**Source data**
__________________________________________________
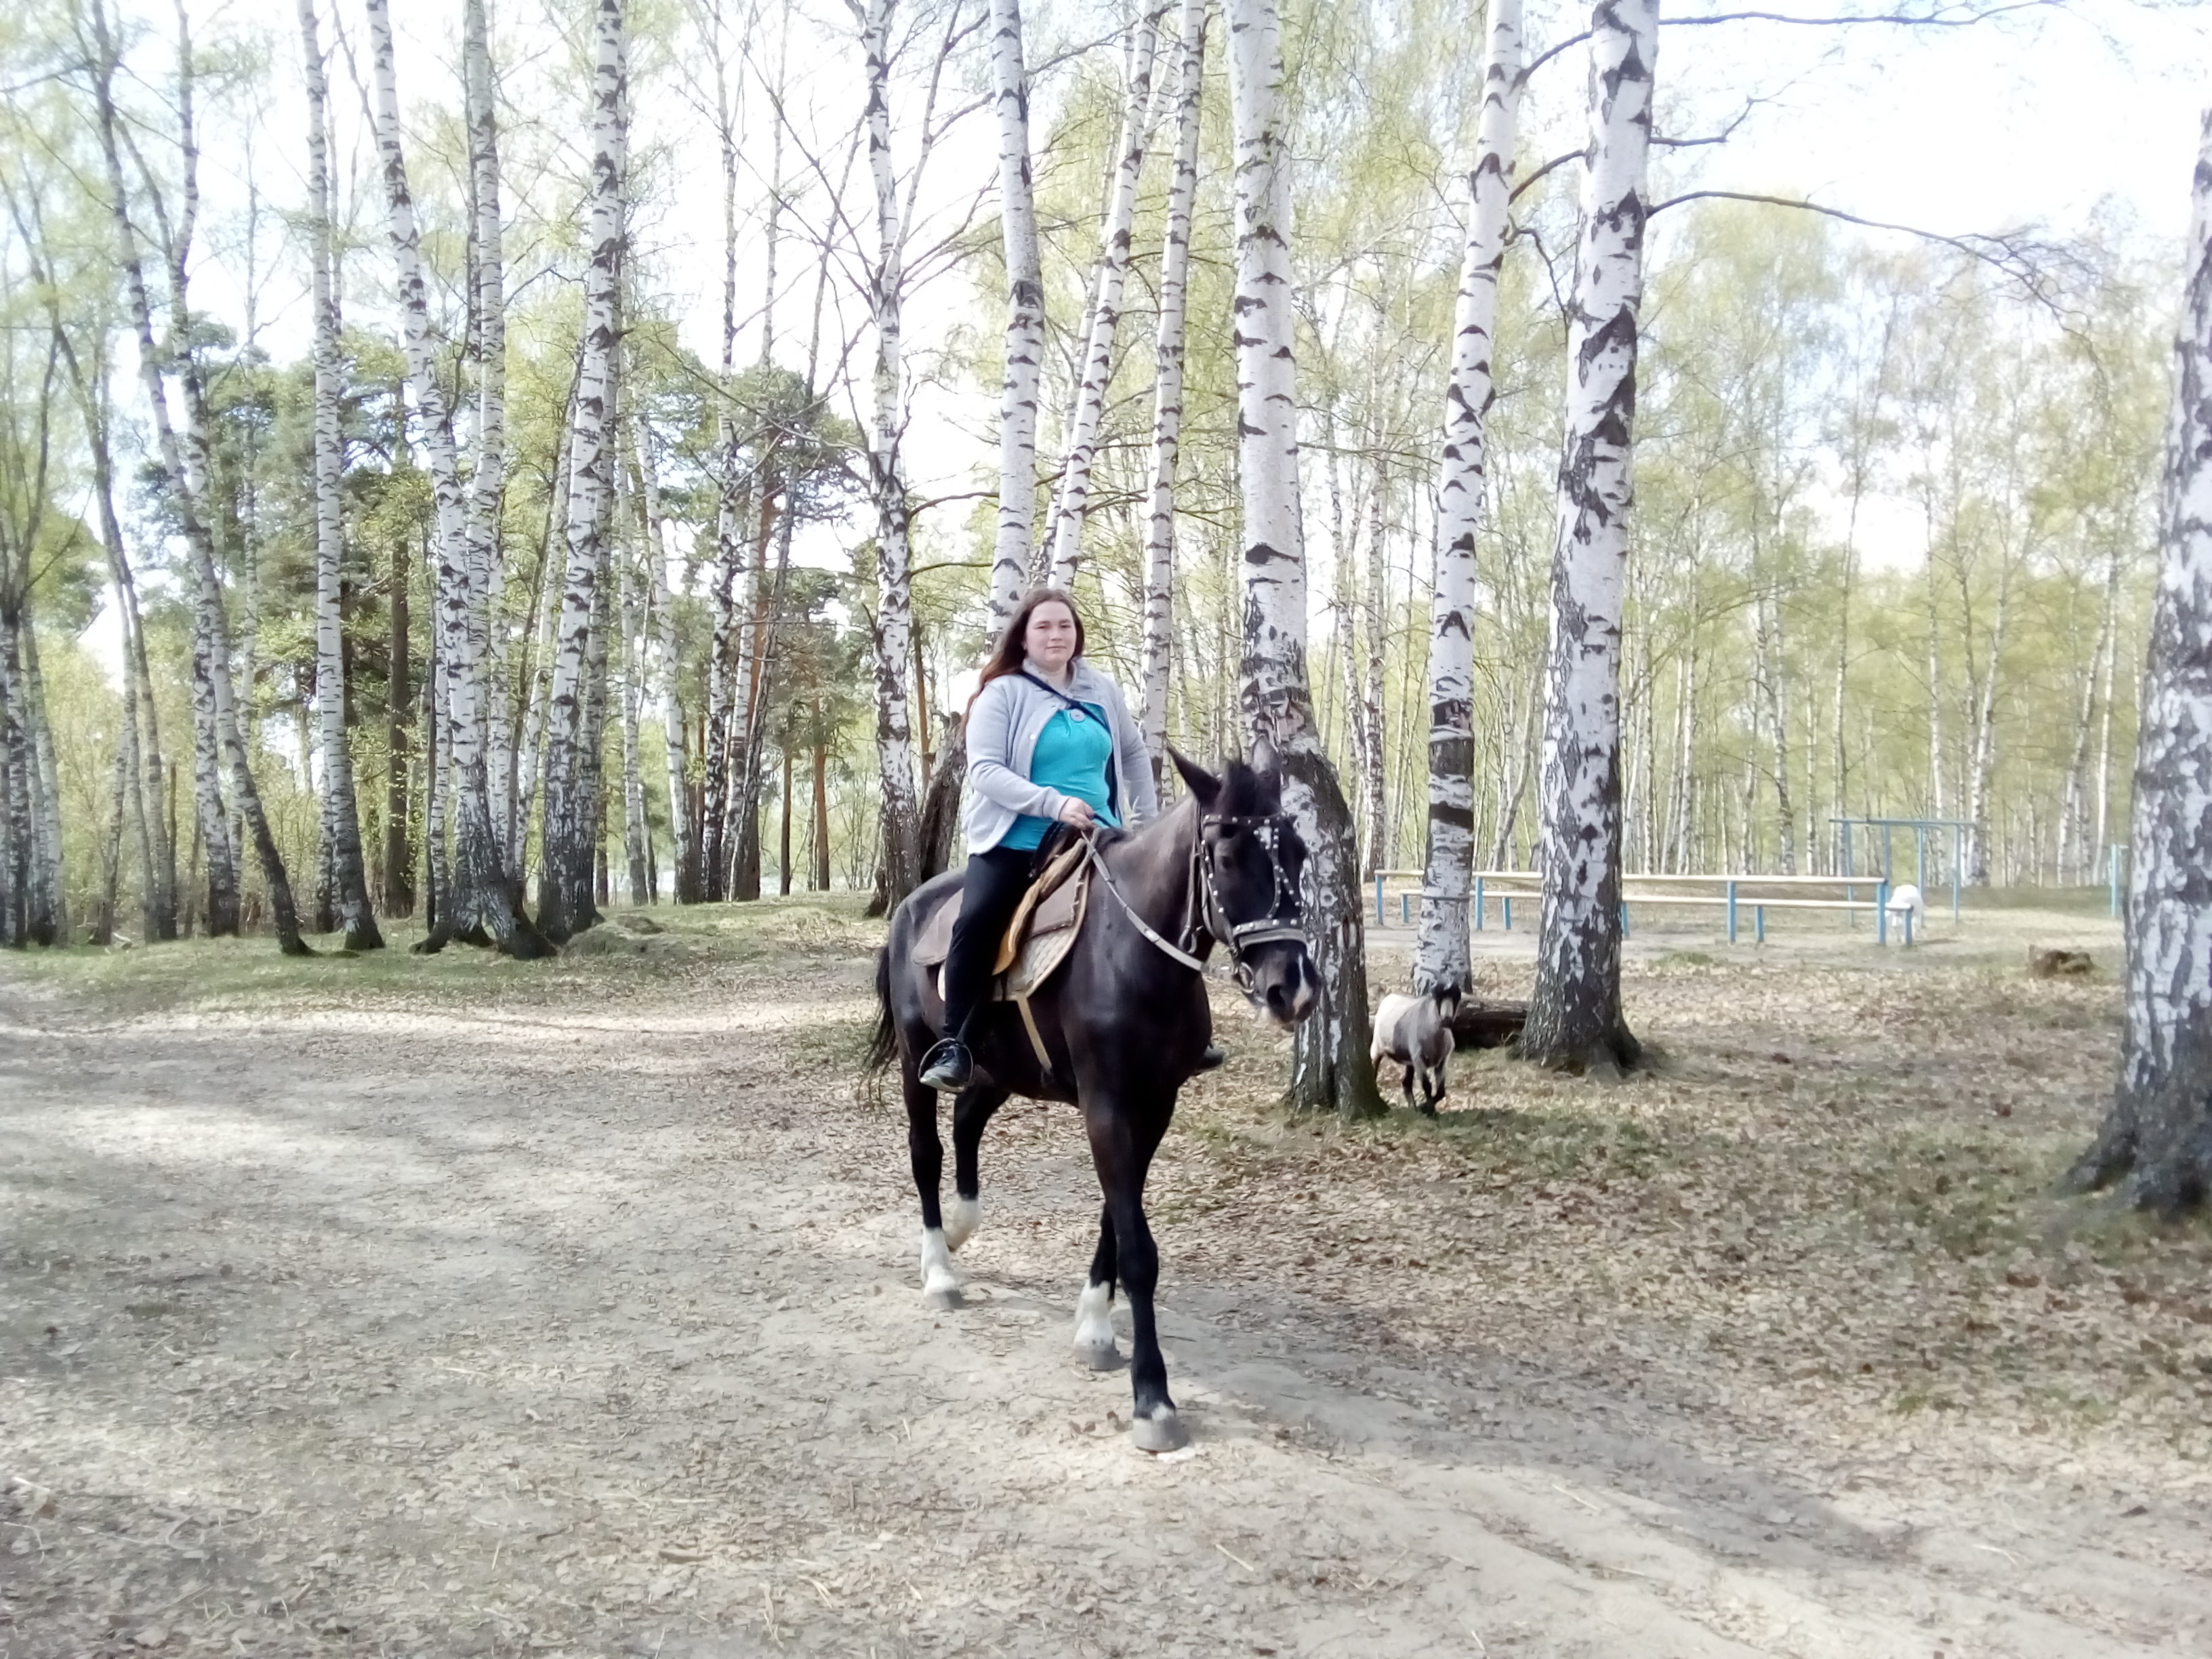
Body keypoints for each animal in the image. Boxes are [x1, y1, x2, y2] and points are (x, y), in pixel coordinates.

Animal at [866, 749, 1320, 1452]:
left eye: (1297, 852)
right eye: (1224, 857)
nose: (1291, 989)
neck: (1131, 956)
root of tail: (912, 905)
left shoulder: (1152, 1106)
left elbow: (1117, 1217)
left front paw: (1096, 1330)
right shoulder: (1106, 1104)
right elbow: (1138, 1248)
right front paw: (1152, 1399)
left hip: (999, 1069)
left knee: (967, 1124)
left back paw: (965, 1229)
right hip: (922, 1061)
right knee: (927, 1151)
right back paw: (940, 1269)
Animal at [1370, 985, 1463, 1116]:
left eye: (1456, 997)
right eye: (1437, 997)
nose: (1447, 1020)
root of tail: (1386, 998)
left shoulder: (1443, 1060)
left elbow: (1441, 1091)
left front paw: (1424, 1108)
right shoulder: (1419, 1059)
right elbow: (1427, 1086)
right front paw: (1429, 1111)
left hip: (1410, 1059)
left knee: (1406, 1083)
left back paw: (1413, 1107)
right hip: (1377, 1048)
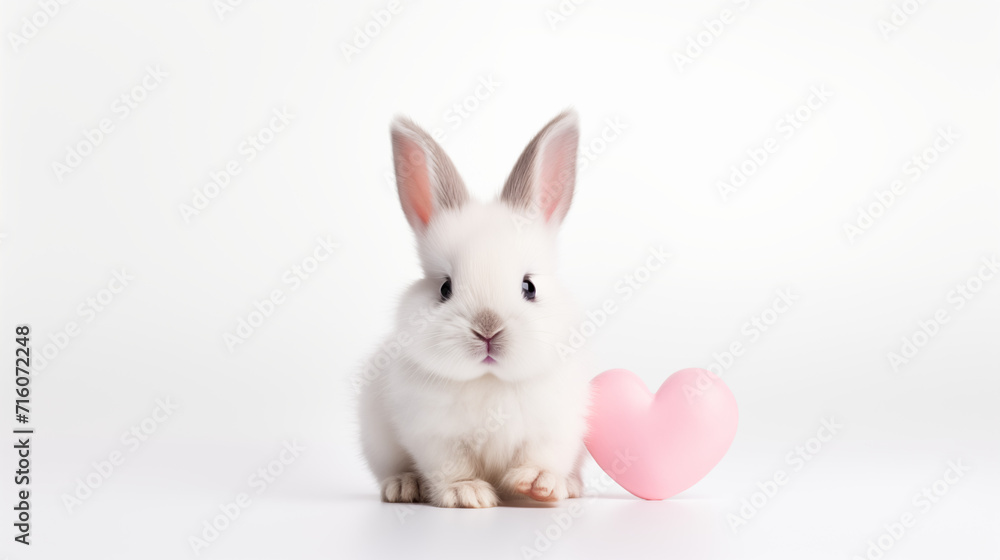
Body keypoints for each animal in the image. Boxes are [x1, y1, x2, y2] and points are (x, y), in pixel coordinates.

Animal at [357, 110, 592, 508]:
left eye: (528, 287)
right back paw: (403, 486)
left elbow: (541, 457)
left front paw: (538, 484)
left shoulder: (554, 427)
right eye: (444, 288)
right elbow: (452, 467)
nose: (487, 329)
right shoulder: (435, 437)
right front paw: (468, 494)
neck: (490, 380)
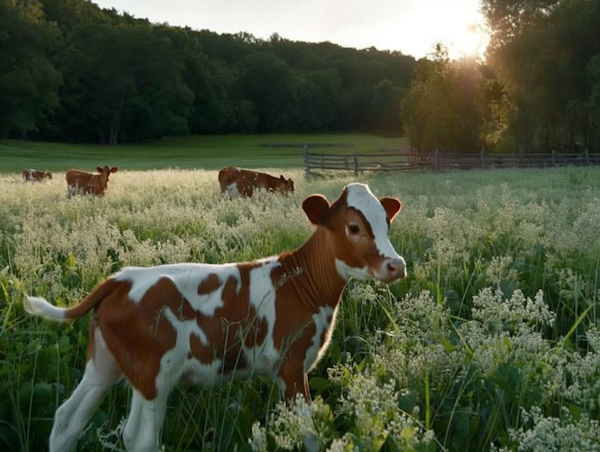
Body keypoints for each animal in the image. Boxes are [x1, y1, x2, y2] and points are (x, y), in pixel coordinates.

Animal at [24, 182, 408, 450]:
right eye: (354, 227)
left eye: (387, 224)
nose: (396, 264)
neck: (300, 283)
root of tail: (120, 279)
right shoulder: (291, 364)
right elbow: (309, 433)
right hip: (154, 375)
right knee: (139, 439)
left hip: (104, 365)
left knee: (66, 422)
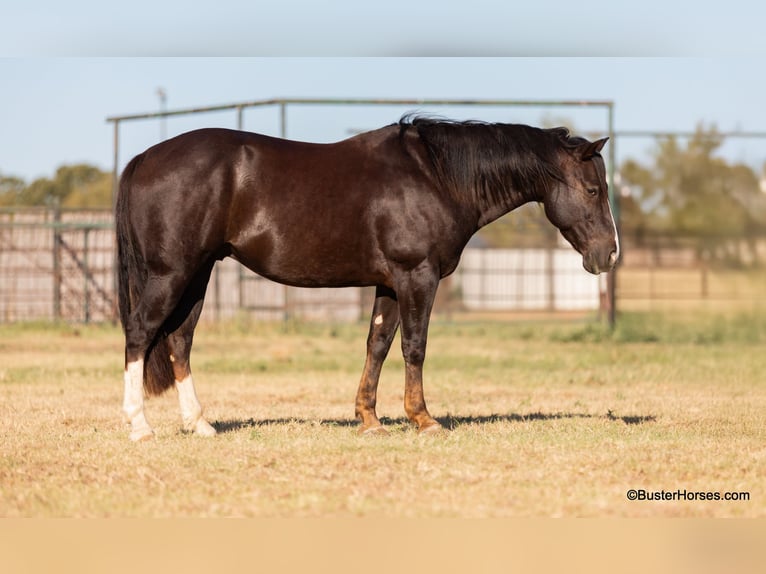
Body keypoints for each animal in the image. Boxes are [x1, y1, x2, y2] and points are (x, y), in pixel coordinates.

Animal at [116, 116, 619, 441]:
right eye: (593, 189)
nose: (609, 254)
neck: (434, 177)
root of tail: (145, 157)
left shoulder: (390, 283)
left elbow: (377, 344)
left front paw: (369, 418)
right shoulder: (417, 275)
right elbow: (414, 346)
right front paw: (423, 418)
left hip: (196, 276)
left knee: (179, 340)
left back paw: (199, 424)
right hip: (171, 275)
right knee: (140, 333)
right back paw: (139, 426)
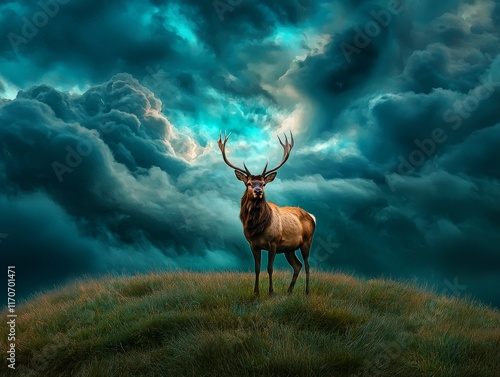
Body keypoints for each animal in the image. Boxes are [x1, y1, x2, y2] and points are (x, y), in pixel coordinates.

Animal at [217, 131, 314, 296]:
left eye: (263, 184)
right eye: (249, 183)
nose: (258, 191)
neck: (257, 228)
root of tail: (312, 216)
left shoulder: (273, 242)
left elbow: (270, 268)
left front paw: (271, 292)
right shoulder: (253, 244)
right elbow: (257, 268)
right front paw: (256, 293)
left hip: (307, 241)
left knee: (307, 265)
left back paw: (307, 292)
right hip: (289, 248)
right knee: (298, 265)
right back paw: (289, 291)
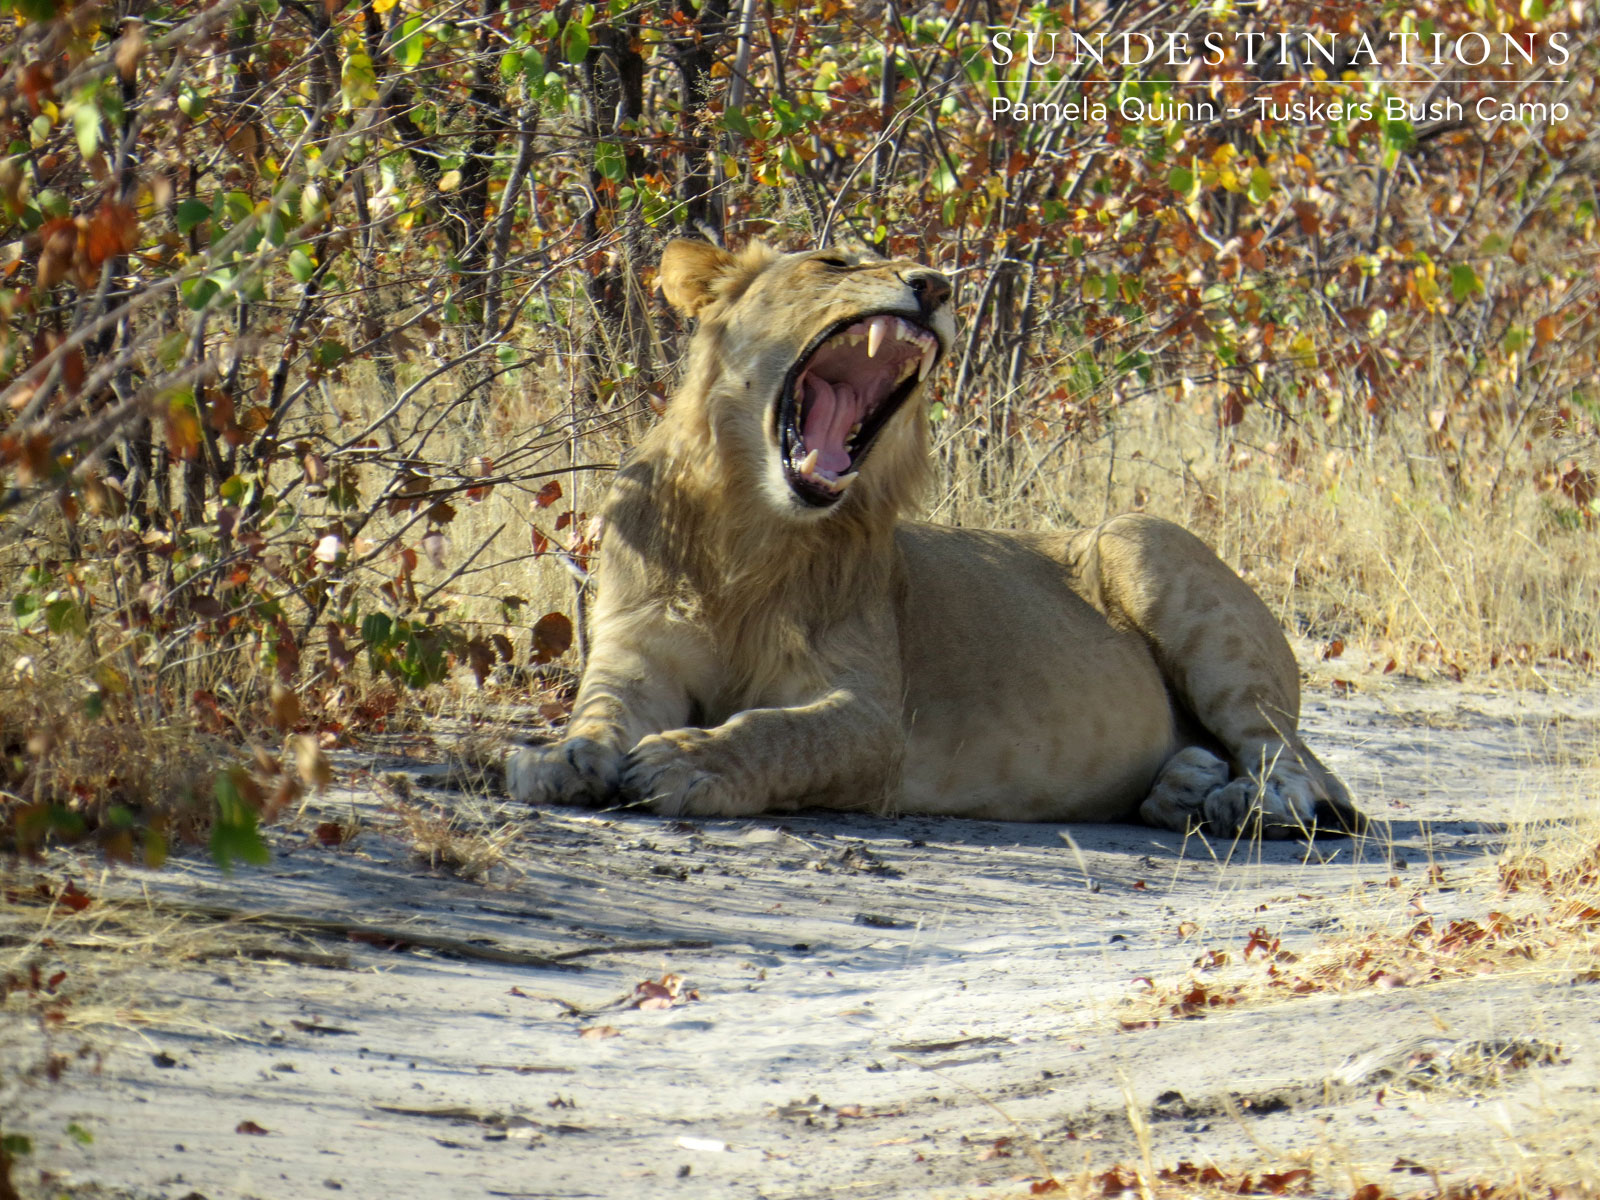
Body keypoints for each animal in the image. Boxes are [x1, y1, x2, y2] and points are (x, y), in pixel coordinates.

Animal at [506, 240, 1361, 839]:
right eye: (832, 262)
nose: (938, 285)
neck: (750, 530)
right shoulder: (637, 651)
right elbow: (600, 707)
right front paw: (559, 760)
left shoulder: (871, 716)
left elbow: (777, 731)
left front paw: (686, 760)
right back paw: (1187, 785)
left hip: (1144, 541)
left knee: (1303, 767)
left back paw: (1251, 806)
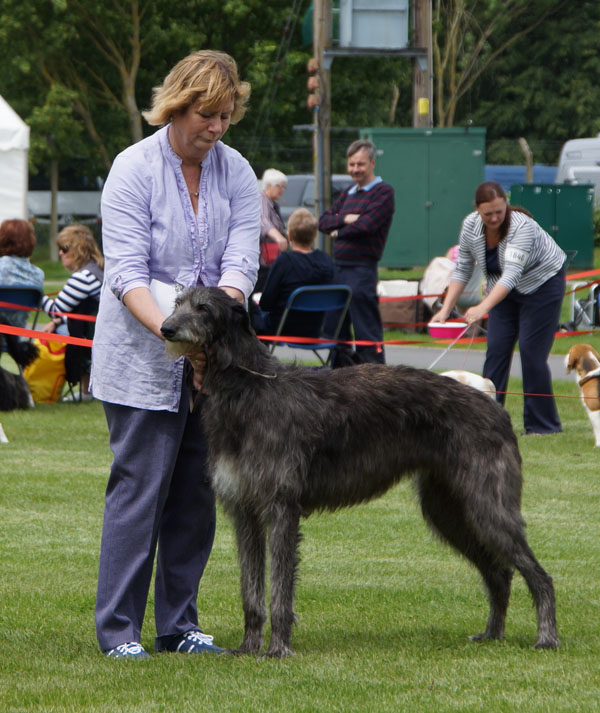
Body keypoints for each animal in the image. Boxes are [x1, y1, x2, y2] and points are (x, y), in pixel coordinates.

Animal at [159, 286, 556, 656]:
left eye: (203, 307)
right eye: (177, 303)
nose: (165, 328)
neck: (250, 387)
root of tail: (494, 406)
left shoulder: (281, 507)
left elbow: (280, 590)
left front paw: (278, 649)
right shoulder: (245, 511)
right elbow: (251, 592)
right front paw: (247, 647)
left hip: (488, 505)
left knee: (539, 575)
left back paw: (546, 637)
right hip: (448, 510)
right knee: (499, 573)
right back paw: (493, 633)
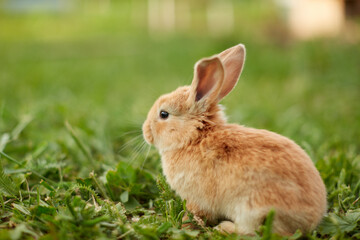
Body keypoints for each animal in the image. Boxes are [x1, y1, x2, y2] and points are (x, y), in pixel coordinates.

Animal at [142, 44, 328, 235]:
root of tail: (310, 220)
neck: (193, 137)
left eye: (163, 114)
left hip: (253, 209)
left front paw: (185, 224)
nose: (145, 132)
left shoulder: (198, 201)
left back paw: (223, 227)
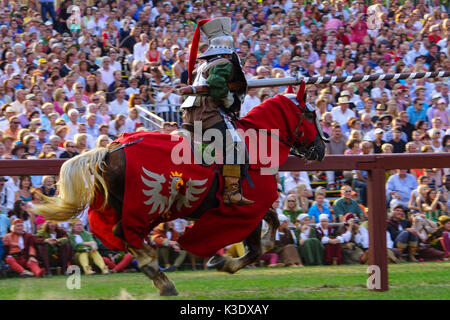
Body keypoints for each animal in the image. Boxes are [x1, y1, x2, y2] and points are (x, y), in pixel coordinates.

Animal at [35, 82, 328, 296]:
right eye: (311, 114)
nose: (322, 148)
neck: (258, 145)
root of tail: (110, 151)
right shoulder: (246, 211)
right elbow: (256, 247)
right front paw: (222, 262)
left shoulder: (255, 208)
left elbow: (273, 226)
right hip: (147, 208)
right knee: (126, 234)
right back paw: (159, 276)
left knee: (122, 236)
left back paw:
__________________________________________________
**Assignment**
What are the lines above, starting at the one with "left elbow: (1441, 1091)" and ending at the one with "right hip: (1377, 1048)"? Give them again exactly, and only them.

**Output**
left elbow: (1441, 1091)
left front paw: (1424, 1108)
right shoulder: (1419, 1059)
right elbow: (1427, 1086)
right front paw: (1429, 1111)
left hip: (1410, 1059)
left knee: (1406, 1083)
left back paw: (1413, 1107)
right hip: (1377, 1048)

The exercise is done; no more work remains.